Ein Viertel der Abgeordneten Frauen - zuviel für die Römer

Rom. In Italien ist die Einführung einer Frauenquote für das Parlament gescheitert. Von 75 anwesenden Abgeordneten stimmten am Dienstag im Senat 41 gegen die Frauenquote. 245 der 320 der Senatoren waren erst gar nicht zur Abstimmung erschienen. Der Gesetzentwurf sah vor, daß auf den Listen für die Parlamentswahl am 9. April mindestens ein Viertel der Kandidaten Frauen sein müssen. Bei den nächsten, für 2011 vorgesehenen Wahlen hätte dann eine Frauenquote von einem Drittel auf den Listen gelten sollen. Italiens Parlament hat derzeit einen der niedrigsten Frauenanteile in Europa: Von den 320 Senatssitzen sind nur 26, von 618 Sitzen im Abgeordnetenhaus nur 71 von Frauen besetzt.
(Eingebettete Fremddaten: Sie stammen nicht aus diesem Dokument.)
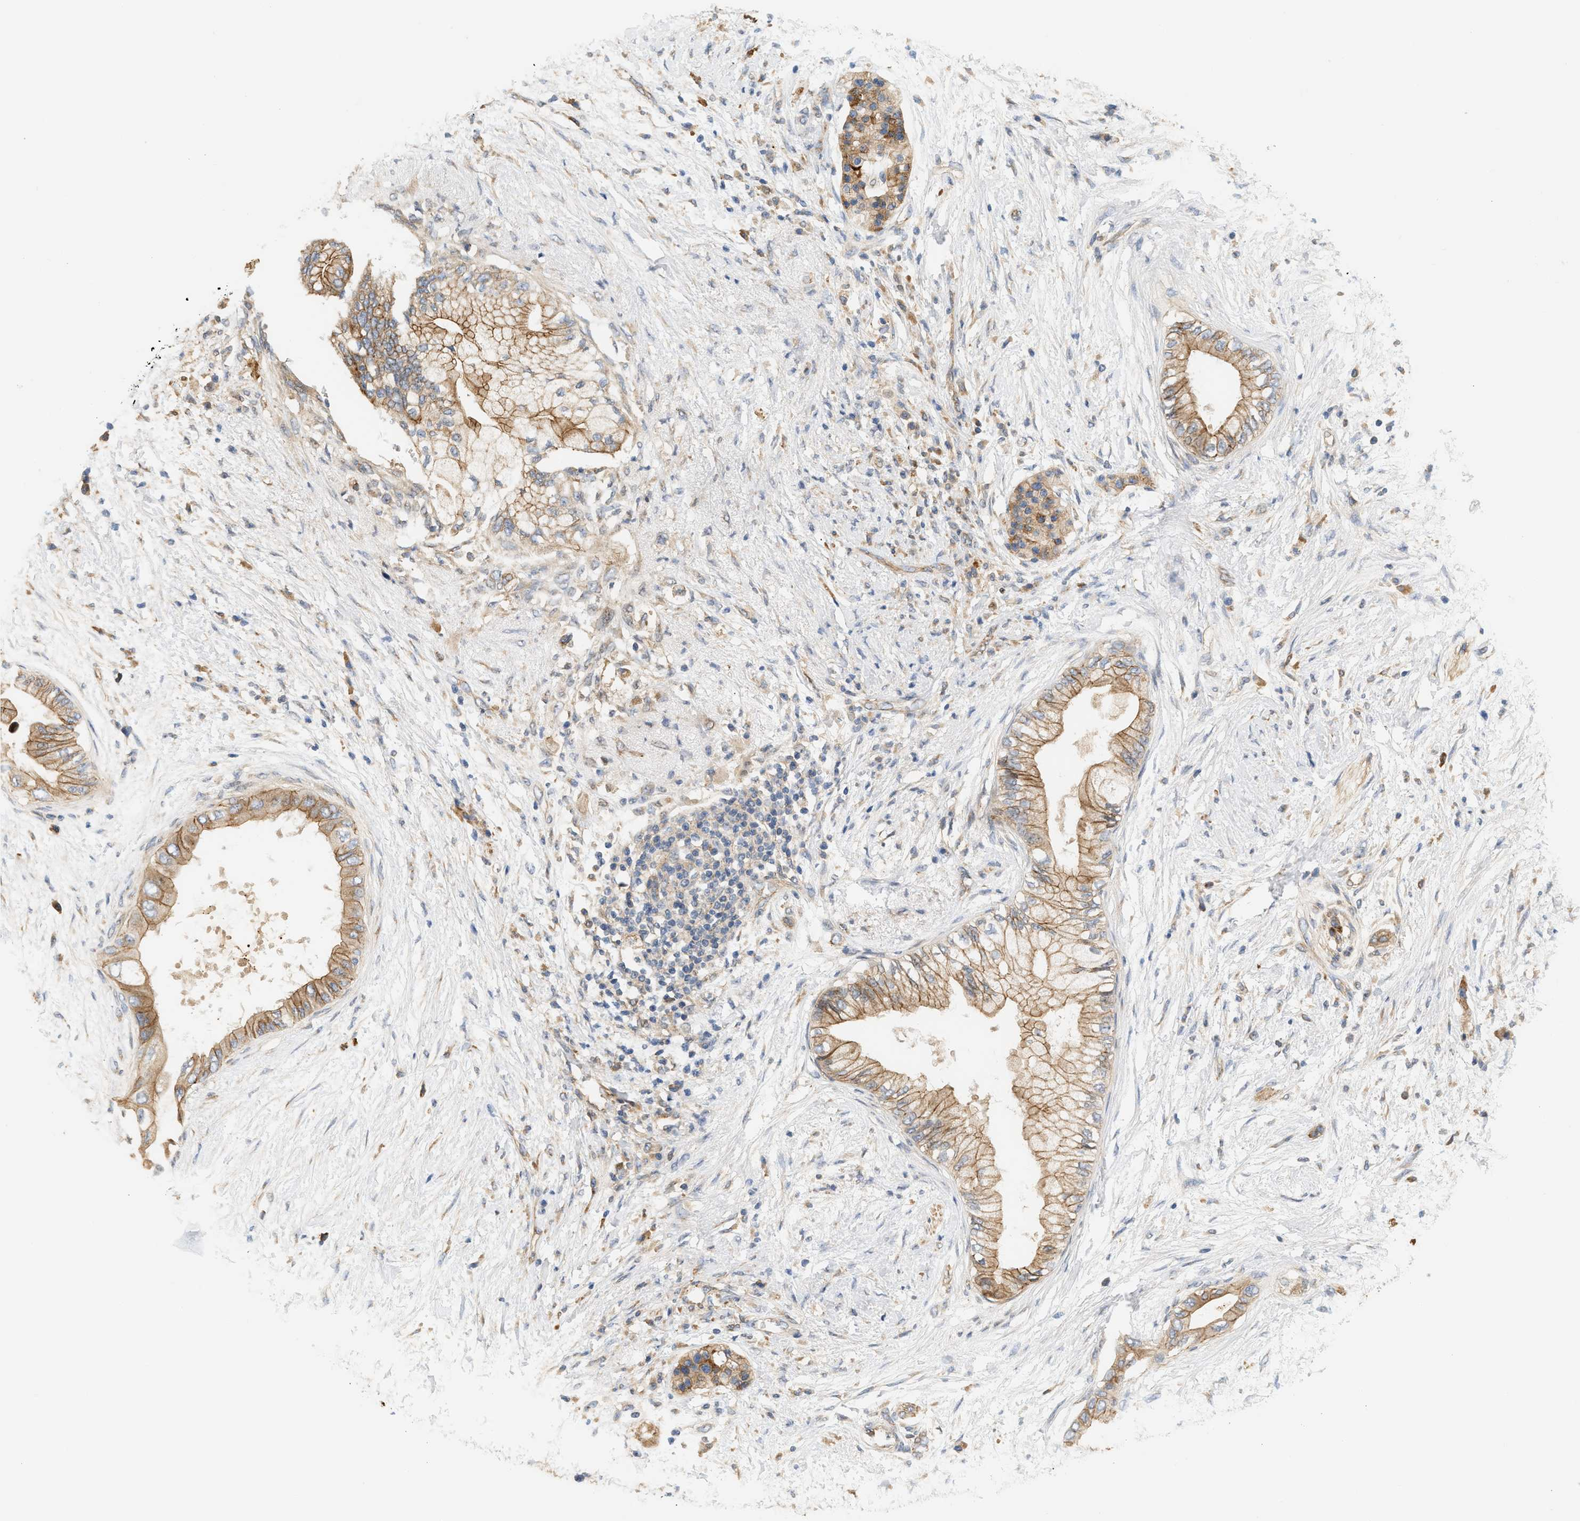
{"staining": {"intensity": "moderate", "quantity": ">75%", "location": "cytoplasmic/membranous"}, "tissue": "pancreatic cancer", "cell_type": "Tumor cells", "image_type": "cancer", "snomed": [{"axis": "morphology", "description": "Normal tissue, NOS"}, {"axis": "morphology", "description": "Adenocarcinoma, NOS"}, {"axis": "topography", "description": "Pancreas"}, {"axis": "topography", "description": "Duodenum"}], "caption": "Pancreatic adenocarcinoma was stained to show a protein in brown. There is medium levels of moderate cytoplasmic/membranous positivity in approximately >75% of tumor cells.", "gene": "CTXN1", "patient": {"sex": "female", "age": 60}}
Gleichstellungsministerin Stefania Prestigiacomo zeigte sich enttäuscht. »Dieses Jahr feiern wir den 60. Geburtstag des Frauenwahlrechts in Italien. Müssen sie noch einmal 60 Jahre warten, bis sie tatsächlich gewählt werden?«, fragte sie nach der Abstimmung.

(AFP/jW)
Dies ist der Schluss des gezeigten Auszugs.